4 Independent \(t\)-test: Relaxing the equal variance assumption

If we abandon the assumption of equal variances, then our first sample is i.i.d. \(\mathcal{N}\left({\mu_X, \sigma_X^2}\right)\) and the second sample i.i.d \(\mathcal{N}\left({\mu_Y, \sigma_Y^2}\right)\), with \(\sigma_X\) not necessarily equal to \(\sigma_Y\). Clearly, there is no single variance parameter to estimate and the test which uses the pooled sample variance would not be appropriate. We won’t cover the detail of the theory for this in lectures (nor is it examinable), but the idea is straightforward and easy to apply. Without the equal variance assumption, our test statistic becomes \[ t = \frac{(\bar{x}-\bar{y}) - (\mu_X - \mu_Y)}{\sqrt{\frac{s_X^2}{n} + \frac{s_Y^2}{m}}}, \] which still has a \(t\) distribution. The problem arises in determining the appropriate degrees of freedom for the distribution of \(t\). The degrees of freedom of the \(t\) distribution is no longer \(n+m-2\), but instead is approximated by this expression \[ \nu \approx \frac{\left(\frac{s^2_X}{n}+\frac{s^2_Y}{m}\right)^2}{\frac{s^4_X}{n^2(n-1)} + \frac{s^4_Y}{m^2(m-1)}}, \] though often in practice we take the lazier route of using \[\nu=\min(n,m)-1\] as the degrees of freedom (this simpler case corresponds to a conservative version of the test).

  • Apply the independent sample \(t\)-test with unequal variances to compare the two groups.
  • What do you conclude? Do the results agree with or contradict the equal-variance test?

5 Using the stats package

Thankfully, tests such as \(t\)-tests are supported by the stats package in R which allows us to pass the problem of computing the test line by line, and we can then simply interpret the results

  • Use the library function to load the R package stats.
  • Read the techniques page on the t.test function and apply it to your two samples A and B. Use the optional argument var.equal to perform an equal-variance test (TRUE), and FALSE to test without this assumption. Compare with your results from Section 2.

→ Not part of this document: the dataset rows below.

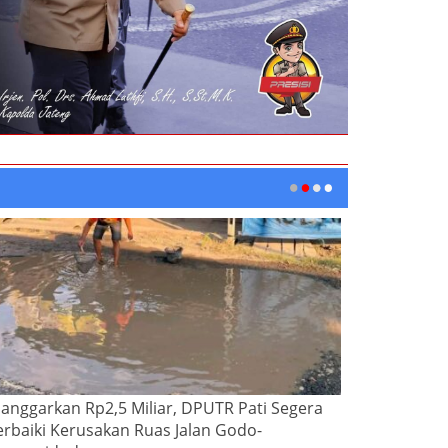
ianggarkan Rp2,5 Miliar, DPUTR Pati Segera
erbaiki Kerusakan Ruas Jalan Godo-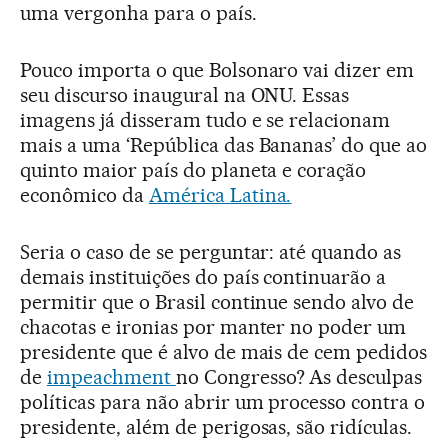
uma vergonha para o país.
Pouco importa o que Bolsonaro vai dizer em
seu discurso inaugural na ONU. Essas
imagens já disseram tudo e se relacionam
mais a uma ‘República das Bananas’ do que ao
quinto maior país do planeta e coração
econômico da
América Latina.
Seria o caso de se perguntar: até quando as
demais instituições do país continuarão a
permitir que o Brasil continue sendo alvo de
chacotas e ironias por manter no poder um
presidente que é alvo de mais de cem pedidos
de
impeachment
no Congresso? As desculpas
políticas para não abrir um processo contra o
presidente, além de perigosas, são ridículas.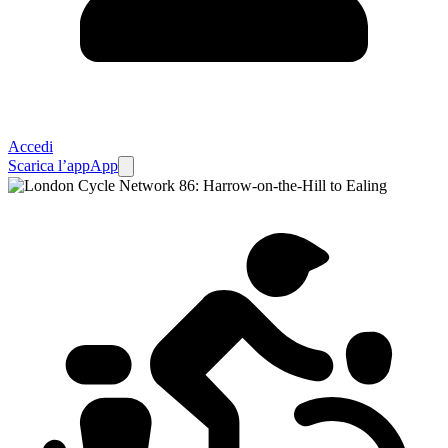
Accedi
Scarica l’app
App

6 Creating your own functions

  • Use your code to construct your own version of the t.test function.
    • Add an optional equalvariance argument than can be TRUE or FALSE adjusting the test that is performed. You will need to use an if statement to handle the different cases.
    • Use this to show the test statistic, degrees of freedom, and p-value.
  • Write a function to perform a paired sample t-test.
    • Try it out on the immer data set from the MASS package, which contains pairs of measurements of the barley yield from the same fields in years 1931 (Y1) and 1932 (Y2).
    • Check your results with the t.test function using the argument paired=TRUE.